The prospect of anti-DAF antibodies cross-linking DAF in vivo is unlikely. More probable is the ability of DAF-ligand interactions to cross-link DAF, thus altering DAF structure and/or distribution and, thereby, cell susceptibility to enterovirus infection. Potential cellular DAF cross-linking candidates are CD97, identified as a cellular ligand for DAF (20) and ICAM-1, recently shown to share a spatial association with DAF (40). It can also be postulated that the binding of many enteric pathogens to DAF may have a direct regulatory effect on DAF function. For example, the binding of Escherichia coli-bearing adhesins of the Dr family to DAF SCR3 (29) may cross-link DAF to a level comparable to that induced by anti-DAF MAbs.

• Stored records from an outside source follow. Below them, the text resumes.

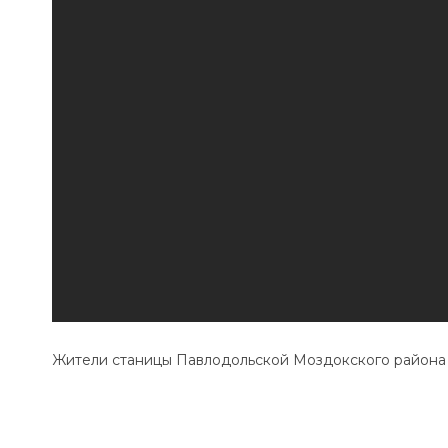
Жители станицы Павлодольской Моздокского района 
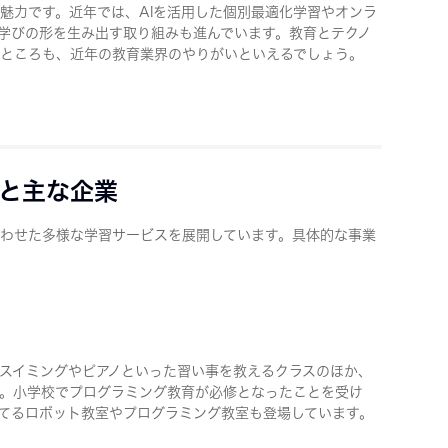
魅力です。近年では、AIを活用した個別最適化学習やオンラ
学びの形を生み出す取り組みも進んでいます。教育とテクノ
ところも、近年の教育業界のやりがいといえるでしょう。
と主な企業
わせた多様な学習サービスを展開しています。具体的な事業
スイミングやピアノといった習い事を教えるクラスのほか、
。小学校でプログラミング教育が必修となったことを受け
育てるロボット教室やプログラミング教室も登場しています。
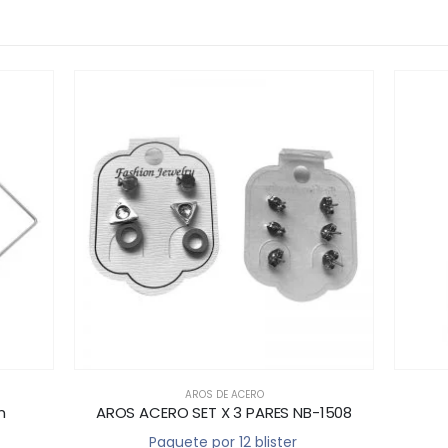
AROS DE ACERO
m
AROS ACERO SET X 3 PARES NB-1508
Paquete por 12 blister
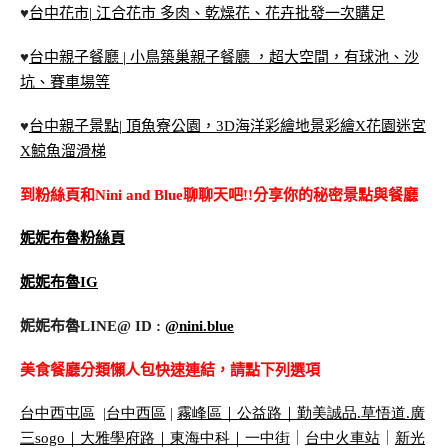
♥
台中花市| 江合花市 多肉、乾燥花、花卉批發一次購足
♥
台中親子餐廳 | 小鳥築巢親子餐廳 ，超大空間，有球池、沙
坑、賽車場等
♥
台中親子景點| 頂魚寮公園，3D海洋彩繪地景彩繪X花園迷宮
X鯨魚溜滑梯
到粉絲頁和Nini and Blue聊聊天吧!!分享你的秘密景點與餐廳
妮妮布魯粉絲頁
妮妮布魯IG
妮妮布魯LINE@ ID :
@nini.blue
美食餐廳分類懶人包快速連結，請點下列選項
台中西屯區
|
台中西區
|
霧峰區｜
公益路｜
勤美誠品
.
草悟道
.
廣
三
sogo
｜
大雅學府路｜
東海中科｜
一中街
｜
台中火車站
｜
新光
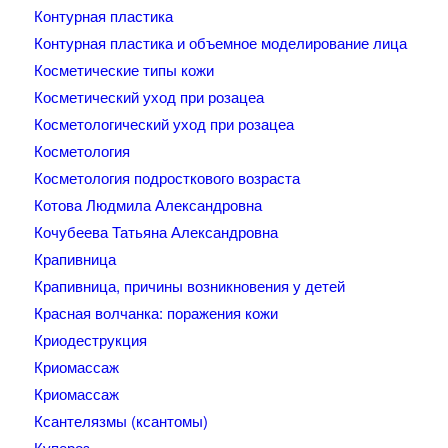
Контурная пластика
Контурная пластика и объемное моделирование лица
Косметические типы кожи
Косметический уход при розацеа
Косметологический уход при розацеа
Косметология
Косметология подросткового возраста
Котова Людмила Александровна
Кочубеева Татьяна Александровна
Крапивница
Крапивница, причины возникновения у детей
Красная волчанка: поражения кожи
Криодеструкция
Криомассаж
Криомассаж
Ксантелязмы (ксантомы)
Купероз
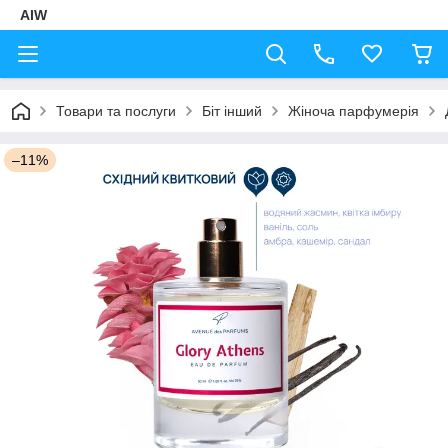
AIW
Товари та послуги
Біт інший
Жіноча парфумерія
–11%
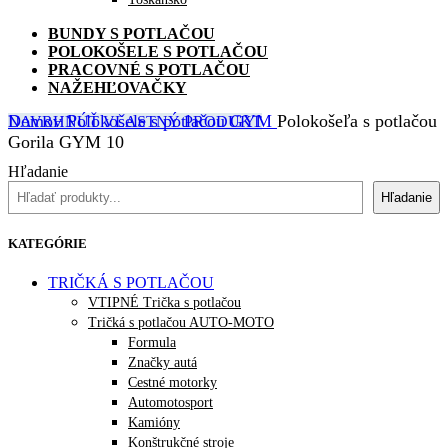
BUNDY S POTLAČOU
POLOKOŠELE S POTLAČOU
PRACOVNÉ S POTLAČOU
NAŽEHĽOVAČKY
Domov
Polokošele s potlačou
GYM
Polokošeľa s potlačou
NAVRHNÚŤ VLASTNÝ PRODUKT
Gorila GYM 10
Hľadanie
Hľadanie
KATEGÓRIE
TRIČKÁ S POTLAČOU
VTIPNÉ Trička s potlačou
Tričká s potlačou AUTO-MOTO
Formula
Značky autá
Cestné motorky
Automotosport
Kamióny
Konštrukčné stroje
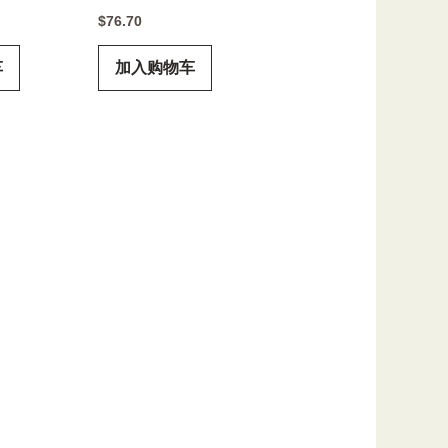
$
76.70
车
加入购物车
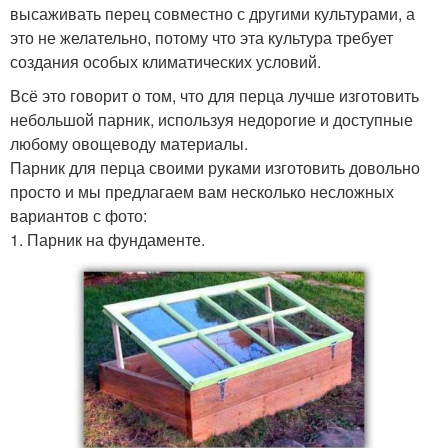
высаживать перец совместно с другими культурами, а
это не желательно, потому что эта культура требует
создания особых климатических условий.
Всё это говорит о том, что для перца лучше изготовить
небольшой парник, используя недорогие и доступные
любому овощеводу материалы.
Парник для перца своими руками изготовить довольно
просто и мы предлагаем вам несколько несложных
вариантов с фото:
1. Парник на фундаменте.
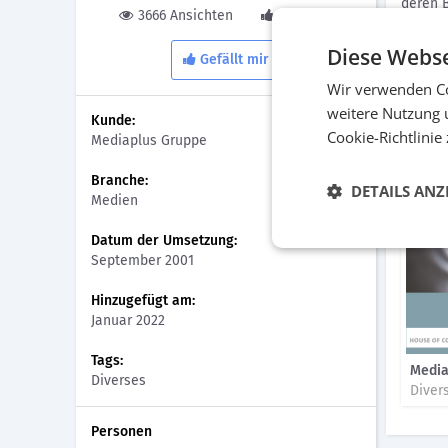
deren B
3666 Ansichten
0 Gefällt
Diese Webse
Lösun
Gefällt mir
Aufbau
Wir verwenden Co
Prozes
weitere Nutzung 
Kunde:
Kampag
Cookie-Richtlinie
Mediaplus Gruppe
Bilder
Branche:
DETAILS ANZ
Medien
Datum der Umsetzung:
September 2001
Hinzugefügt am:
Januar 2022
Tags:
Media
Diverses
Diver
Personen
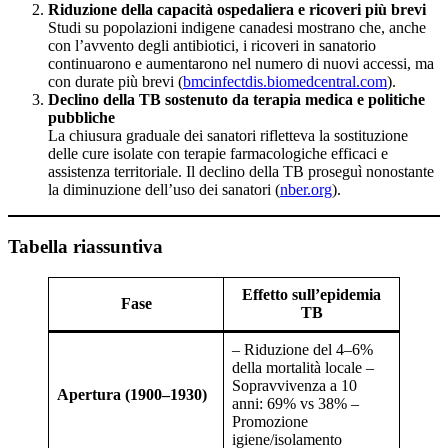
Riduzione della capacità ospedaliera e ricoveri più brevi
Studi su popolazioni indigene canadesi mostrano che, anche
con l’avvento degli antibiotici, i ricoveri in sanatorio
continuarono e aumentarono nel numero di nuovi accessi, ma
con durate più brevi (
bmcinfectdis.biomedcentral.com
).
Declino della TB sostenuto da terapia medica e politiche
pubbliche
La chiusura graduale dei sanatori rifletteva la sostituzione
delle cure isolate con terapie farmacologiche efficaci e
assistenza territoriale. Il declino della TB proseguì nonostante
la diminuzione dell’uso dei sanatori (
nber.org
).
Tabella riassuntiva
Effetto sull’epidemia
Fase
TB
– Riduzione del 4–6%
della mortalità locale –
Sopravvivenza a 10
Apertura (1900–1930)
anni: 69% vs 38% –
Promozione
igiene/isolamento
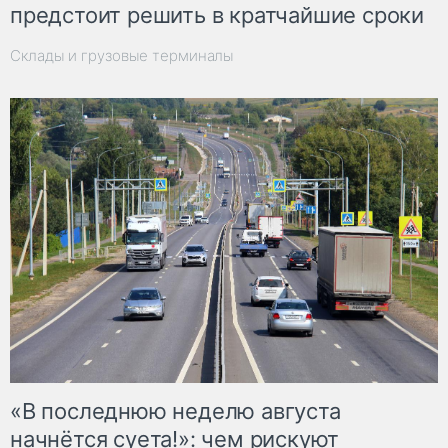
предстоит решить в кратчайшие сроки
Склады и грузовые терминалы
«В последнюю неделю августа
начнётся суета!»: чем рискуют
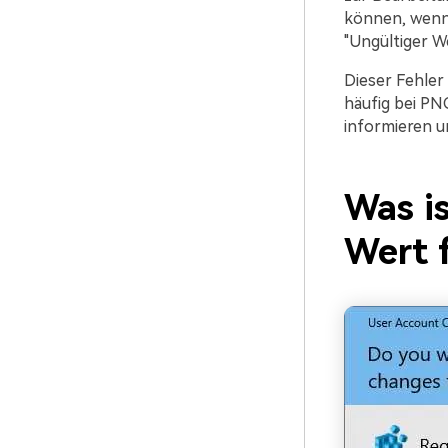
können, wenn 
"Ungültiger We
Dieser Fehler 
häufig bei PN
informieren u
Was i
Wert 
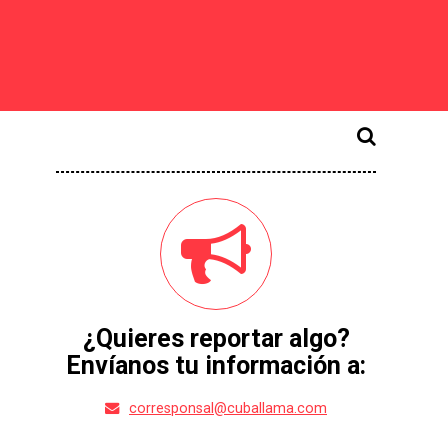
¿Quieres reportar algo?
Envíanos tu información a:
corresponsal@cuballama.com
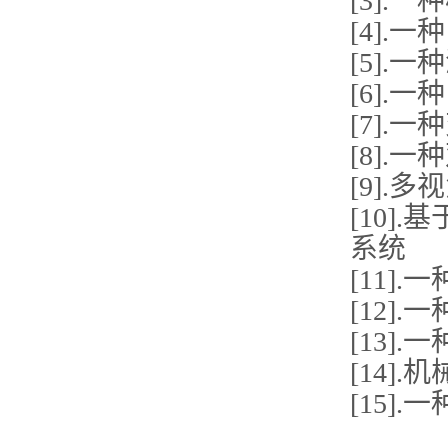
[3].
[4]
[5]
[6]
[7].
[8]
[9]
[10
系统
[11]
[12
[13]
[14]
[15]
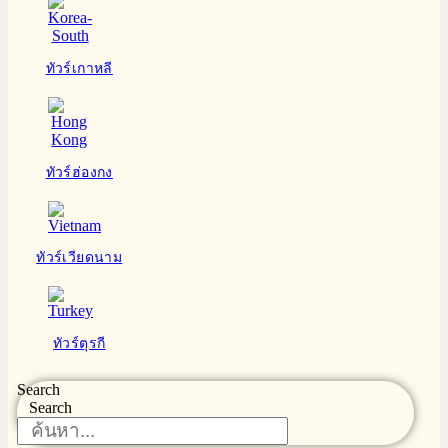
ทัวร์เกาหลี
ทัวร์ฮ่องกง
ทัวร์เวียดนาม
ทัวร์ตุรกี
Search
Search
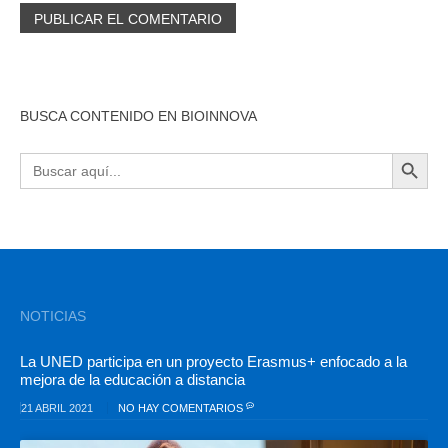
BUSCA CONTENIDO EN BIOINNOVA
BOTÓN DE BÚSQU
Buscar:
NOTICIAS
La UNED participa en un proyecto Erasmus+ enfocado a la
mejora de la educación a distancia
21 ABRIL 2021
NO HAY COMENTARIOS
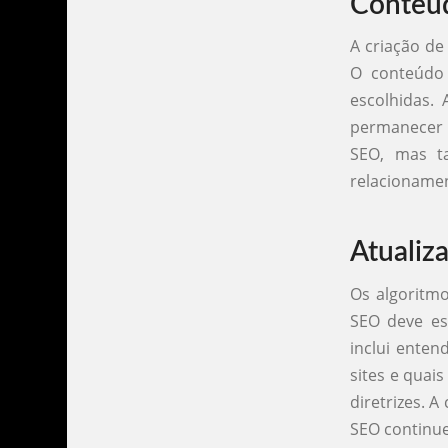
Conteúd
A criação de
O conteúdo 
escolhidas. 
permanecer 
SEO, mas t
relacionamen
Atualiz
Os algoritm
SEO deve es
inclui ente
sites e quai
diretrizes. 
SEO continue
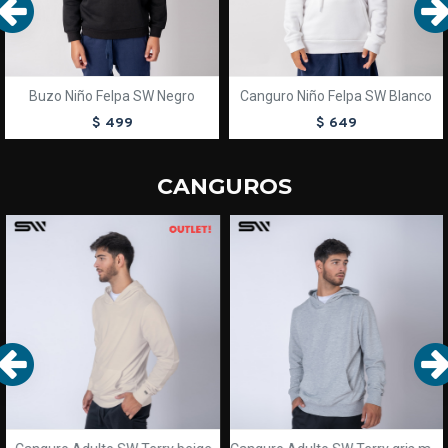
Buzo Niño Felpa SW Negro
Canguro Niño Felpa SW Blanco
$ 499
$ 649
CANGUROS
OUT
TEXTTRANSPARENTE
TEXTTRANSPARENTE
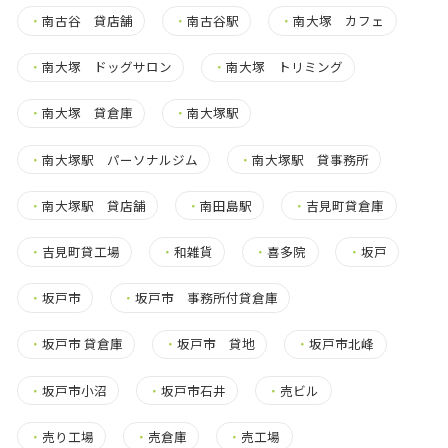
・
南古谷 貸店舗
・
南古谷駅
・
南大塚 カフェ
・
南大塚 ドッグサロン
・
南大塚 トリミング
・
南大塚 貸倉庫
・
南大塚駅
・
南大塚駅 パーソナルジム
・
南大塚駅 貸事務所
・
南大塚駅 貸店舗
・
南田島駅
・
吉見町貸倉庫
・
吉見町貸工場
・
和雑貨
・
喜多院
・
坂戸
・
坂戸市
・
坂戸市 事務所付貸倉庫
・
坂戸市 貸倉庫
・
坂戸市 貸地
・
坂戸市北峰
・
坂戸市小沼
・
坂戸市石井
・
売ビル
・
売り工場
・
売倉庫
・
売工場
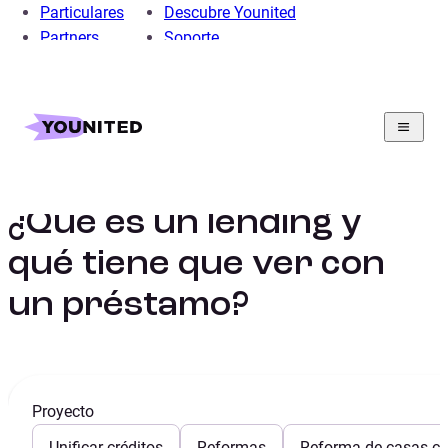
Particulares
Descubre Younited
Partners
Soporte
Home
Préstamo Personal
Préstamo Liquidez
Guía de préstamos para obtener liquidez
¿Qué es un lending y qué tiene que ver con un préstamo?
¿Qué es un lending y
qué tiene que ver con
un préstamo?
Proyecto
Unificar créditos
Reformas
Reforma de casas con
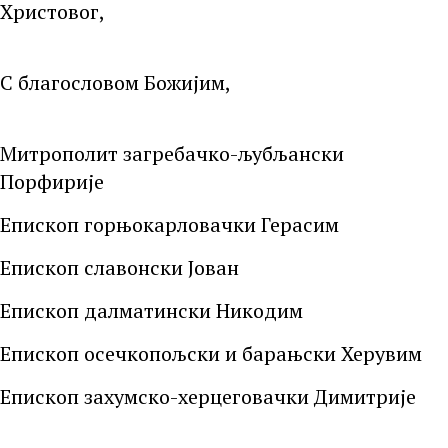
Христовог,
С благословом Божијим,
Митрополит загребачко-љубљански
Порфирије
Епископ горњокарловачки Герасим
Епископ славонски Јован
Епископ далматински Никодим
Епископ осечкопољски и барањски Херувим
Епископ захумско-херцеговачки Димитрије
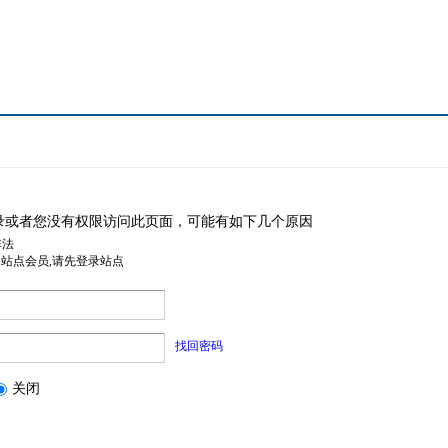
录或者您没有权限访问此页面，可能有如下几个原因
非法
是站点会员,请先登录站点
找回密码
关闭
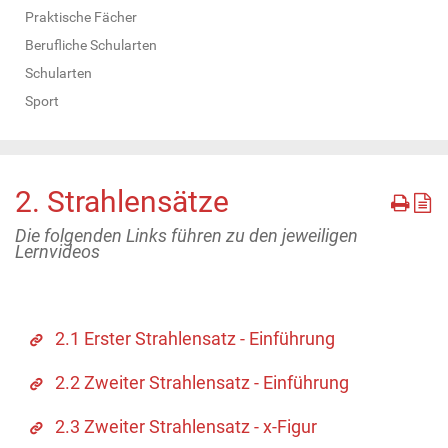
Praktische Fächer
Berufliche Schularten
Schularten
Sport
2. Strahlensätze
Die folgenden Links führen zu den jeweiligen
Lernvideos
2.1 Erster Strahlensatz - Einführung
2.2 Zweiter Strahlensatz - Einführung
2.3 Zweiter Strahlensatz - x-Figur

Clearly, the primary requirement for viral cell entry is receptor binding, which enables the virus to attach to the cell without being swept away by bodily fluid flow. Previously, this has been assumed to be a function of the specific viral receptor. However, recent work has shown that several enteroviruses bind to the ubiquitously expressed DAF molecule, yet many have quite distinct tissue tropism. This latter feature may be attributable to the use of discrete secondary functional receptors which are essential for entry or replication. For example, CAV21 and coxsackievirus B3 bind to DAF but require interaction with ICAM-1 and the coxsackievirus-adenovirus receptor, respectively, to mediate cell infection (7, 40, 41, 45). By analogy with leukocyte extravasation across endothelial cell barriers (25), we have suggested that the function of the primary DAF receptor is that of a low-affinity sequestration receptor, able to slow down viral motion and facilitate the virus’ encounter with a specific functional receptor (40, 41). While this notion has yet to be tested experimentally, the present results indicate that in some circumstances DAF binding can facilitate viral cell entry and, therefore, this receptor molecule may have functions additional to passive sequestration.
Acknowledgments
The author thanks Andrew Boyd (anti-ICAM-1), Philip Minor (anti-PVR), and Taroh Kinoshita (anti-DAF) for the generous gifts of the MAbs used in this study; Margery Kennett and Kerri Anne Brussen for the stock CAV21 preparation and for many helpful discussions; Gordon Burns for critical review of the manuscript; and Rebecca Ingham and Craig Koina for excellent technical assistance.
This research was supported by a project grant from the National Health and Medical Research Council of Australia.